‘The Best Offer’ tops Italy’s David Awards

ROME – Giuseppe Tornatore’s art world thriller “The Best Offer,” starring Geoffrey Rush, was the big winner at Italy’s David Awards, scooping six of the top Italo film nods, including best picture, director, and music, composed by Ennio Morricone.

Tornatore’s English-lingo pic, in which Rush plays an eccentric auctioneer obsessing over an heiress with villa full of art, marks the most tangible testimony of the Italian film industry’s recent attempts to fight local economic and box office woes by producing high-profile mid-range pics that can travel.

Produced in association with Warner Bros by Paco Cinematografica, a rising Rome-based Italo shingle headed by Isabella Cocuzza and Arturo Paglia, “Best Offer,” grossed a handsome $12 million domestically. Pic has been widely sold internationally by uMedia’s sales and finance arm uConnect, though not for North America as yet.

Besides Rush, “Offer” also stars Jim Sturgess, Donald Sutherland and rising Dutch star Sylvia Hoeks (“Tirza”). It was shot in Northern Italy, Vienna and Prague on an $18 million budget.

The other title which took mutiple Davids is Daniele Vicari’s drama “Diaz: Don’t Clean Up This Blood,” about police violence during the 2001 Genoa G-8 Summit. “Diaz” scooped four nods, including best producer for Domenico Procacci.

Universal has multi-territory rights, including U.K. and Germany, to this realistic reconstruction of the brutal attack by 300 policemen on 90 activists in a Genoa school.

Another Italo pic with international cachet, the Gabriele Salvatores-helmed chiller “Siberian Education,” starring John Malkovich, went instead empty-handed despite eleven David nominations. But Salvatores and production shingle Cattleya can take consolation in the fact that “Siberian” was recently picked up for U.S. by Wrekin Hill Entertainment.

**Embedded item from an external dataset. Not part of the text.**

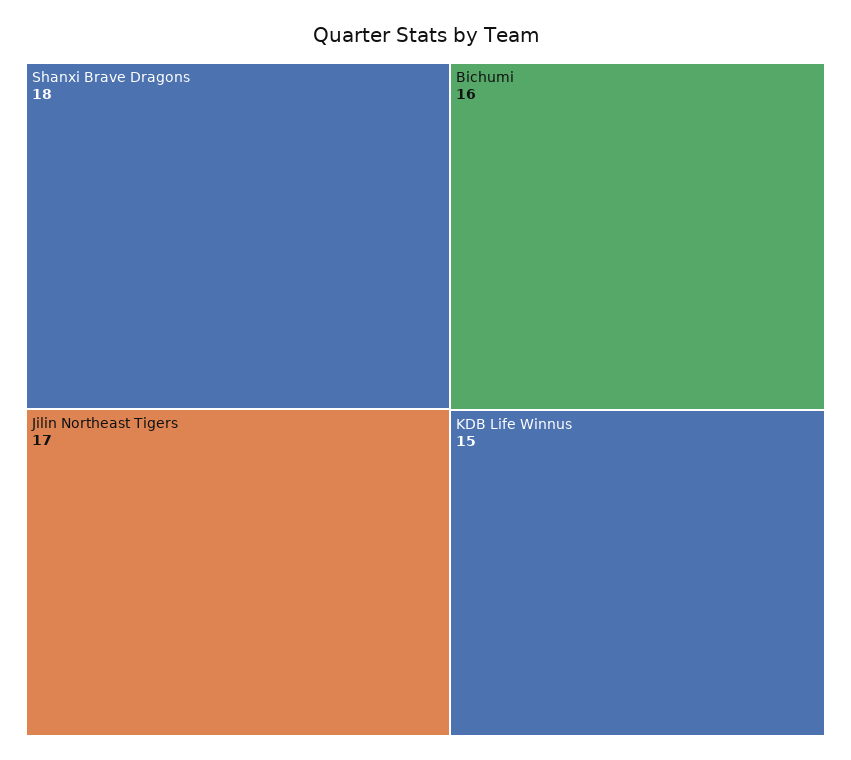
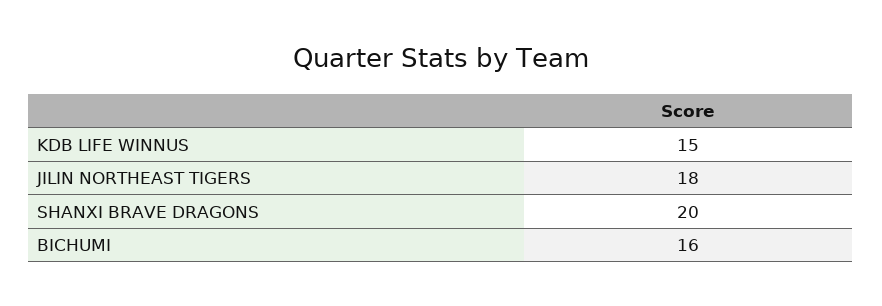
Shanxi Brave Dragons: 18 -> 20
Jilin Northeast Tigers: 17 -> 18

In a rare thesping Davids feat, Valerio Mastandrea scored two nods: best actor, for his role as a financially battered father Ivano De Matteo’s “Balancing Act,” and also best supporting actor for playing a clever assistant to a nutty pol in Roberto Andò’s “Viva la libertà.”

Margherita Buy took the best actress prize for Maria Sole Tognazzi’s “Viaggio Sola” in which she plays a forty-something single who for work hops from one five-star hotel to another doing quality-control.

Quentin Tarantino’s “Django Unchained” won the David for best foreign film.

Somewhat chaotic David ceremony was aired on prime time on pubcaster RAI’s flagship RAI-1 amid an upbeat mood sparked by assurances by the country’s new culture minister Massimo Bray that he will go to bat for the Italo film industry.